Outro estudo, elaborado por economistas do Federal Reserve (o banco central dos EUA), e das universidades de Princeton e Columbia, indicou uma queda na renda real dos EUA de US$ 1,4 bilhão por mês até o final de 2018. Os economistas consideram que as tarifas de importação impostas por Trump tiveram um efeito quase imediato na economia dos EUA.
Mas a China também não sai ilesa, segundo Borges. "Há uma preocupação sobre se esse antagonismo entre os dois países está indo longe demais, de modo a colocar em risco o crescimento extraordinário que a China vem mostrando", diz.
As apostas, no entanto, estão em um campo cinzento. "É uma briga de gigantes. Não tem um vencedor claro. O mais provável é que, no longo prazo, todo mundo saia perdendo. Até o Brasil", aposta Borges.

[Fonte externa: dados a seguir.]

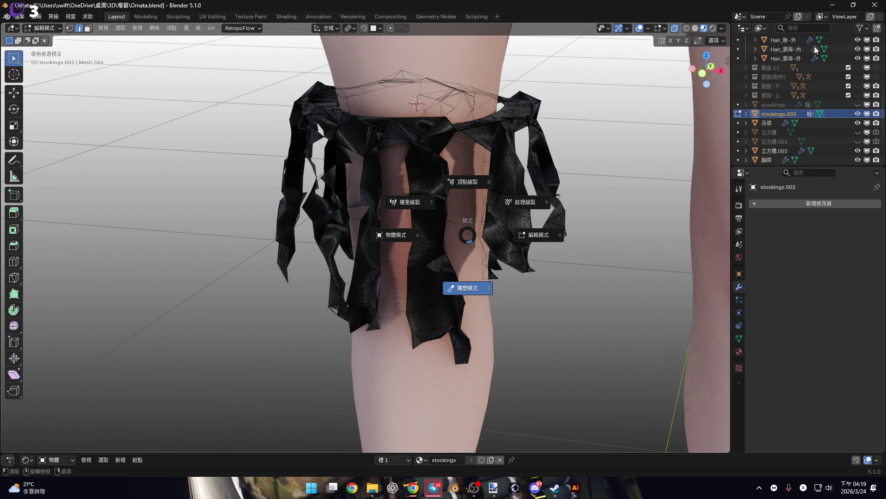
- Put the skirt mesh into Sculpt Mode and orbit around the strips
key(2)
scroll(421, 178, up, 5)
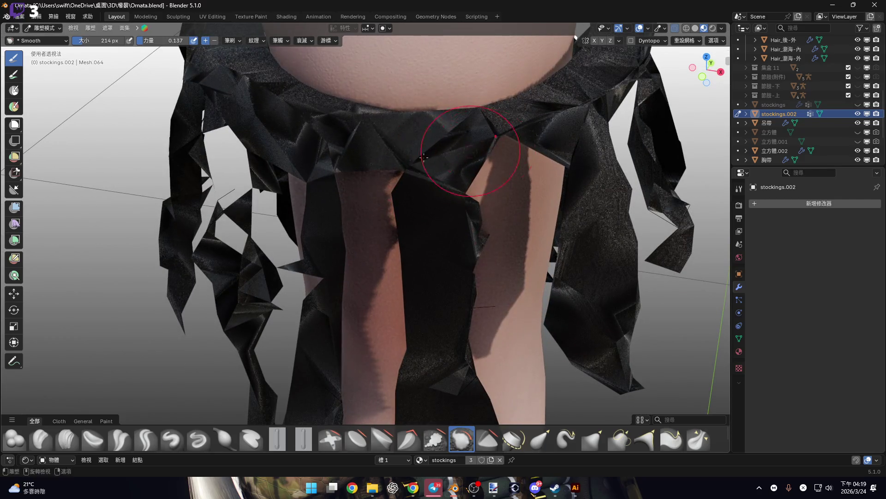
scroll(424, 157, down, 2)
middle_drag(424, 156, 407, 156)
scroll(406, 157, up, 3)
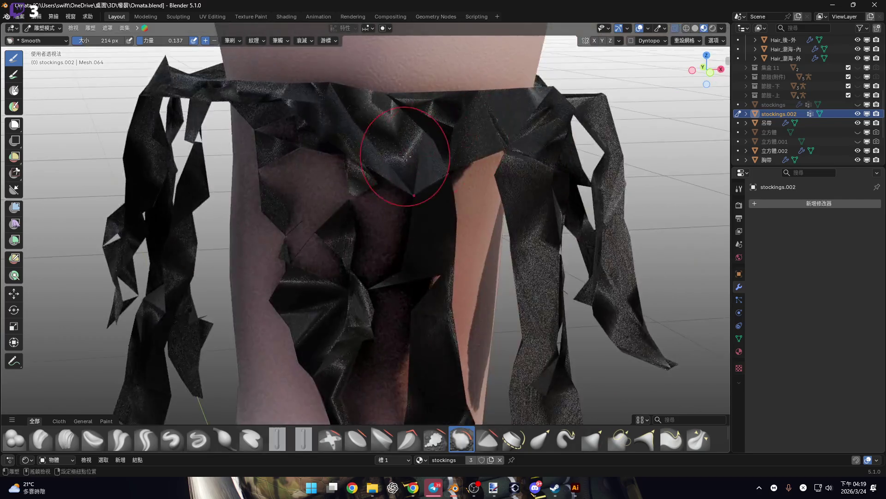
scroll(406, 156, down, 2)
- Return to Edit Mode and look around the skirt for stray edges
key(Tab)
scroll(439, 232, up, 4)
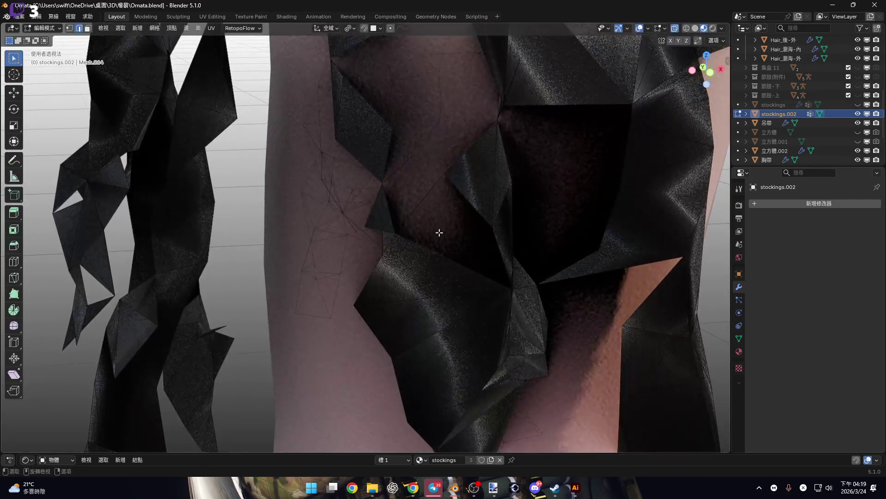
scroll(439, 232, down, 2)
scroll(396, 200, up, 2)
mouse_move(352, 251)
middle_down()
mouse_move(384, 228)
mouse_move(424, 237)
mouse_move(420, 264)
mouse_move(434, 180)
middle_up()
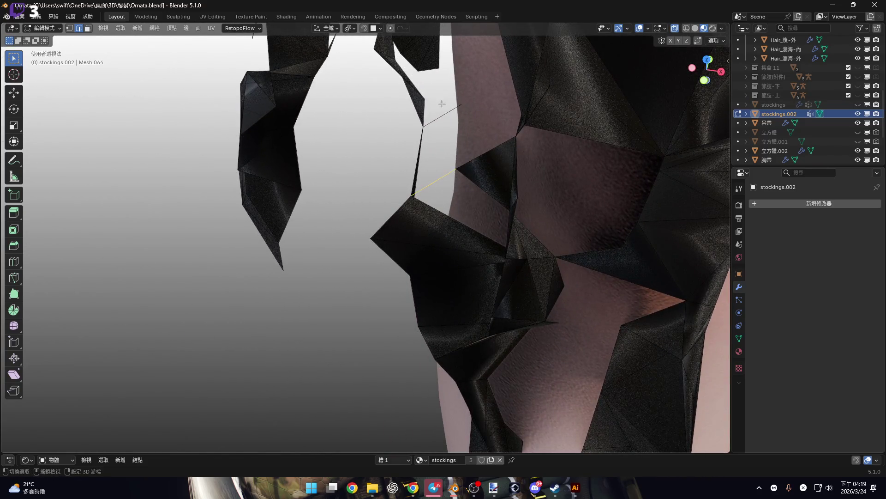
right_click(450, 141)
mouse_move(452, 138)
middle_down()
mouse_move(502, 179)
mouse_move(526, 162)
mouse_move(521, 157)
middle_up()
scroll(521, 161, down, 3)
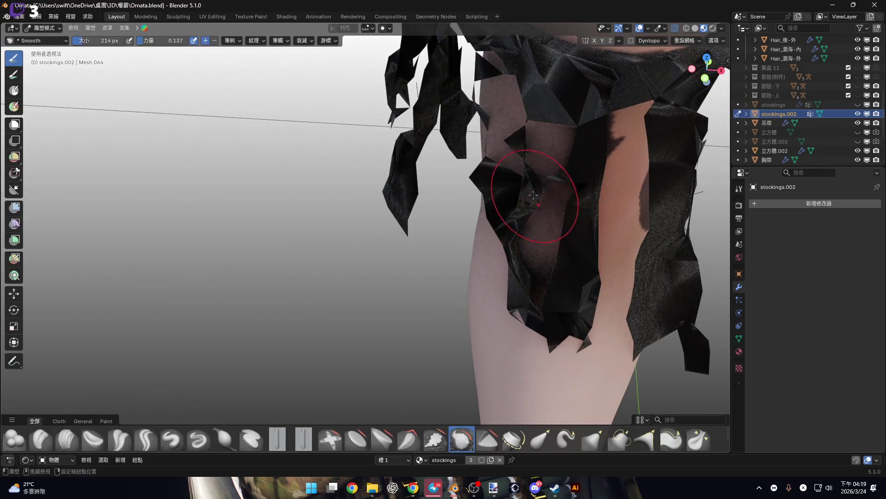
scroll(554, 208, up, 4)
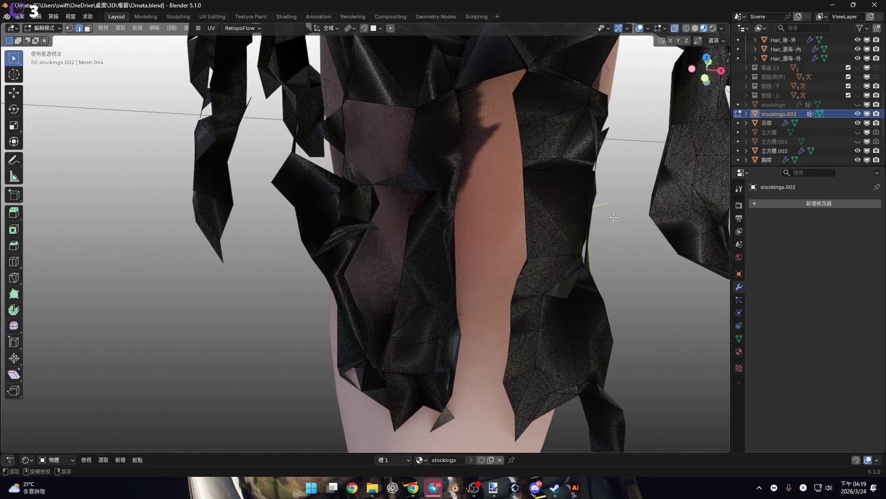
- Switch between Sculpt and Edit Mode, checking the delete options for the selected edges
key(ctrl+Tab)
scroll(578, 204, down, 3)
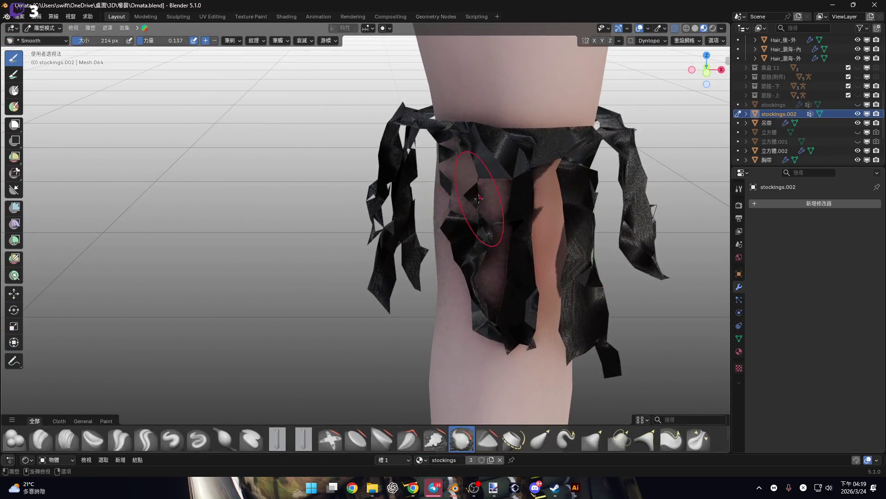
middle_drag(479, 198, 425, 249)
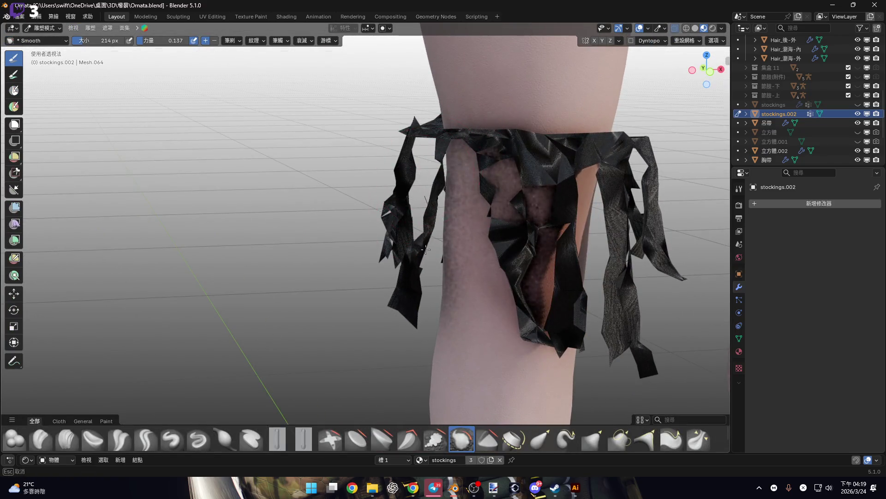
scroll(426, 249, up, 4)
key(Tab)
key(x)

Segundo ele, se os Estados Unidos exigirem que seus aliados tomem partido, o Brasil poderia ser prejudicado. "Temos uma demanda de investimentos em infraestrutura gigantesca. A China poderá ser um financiador importantíssimo nesse processo. Se o Brasil tiver que optar por um dos dois lados estaria muito prejudicado", diz Borges, que não acredita que a situação possa chegar nesse ponto.
"A China entrou na retórica de campanha de Trump, e a guerra comercial está sendo politizada. Com esse matiz político, dificilmente haverá acordo entre os países, mesmo que sigam conversando nos próximos meses", acrescenta Monica de Bolle.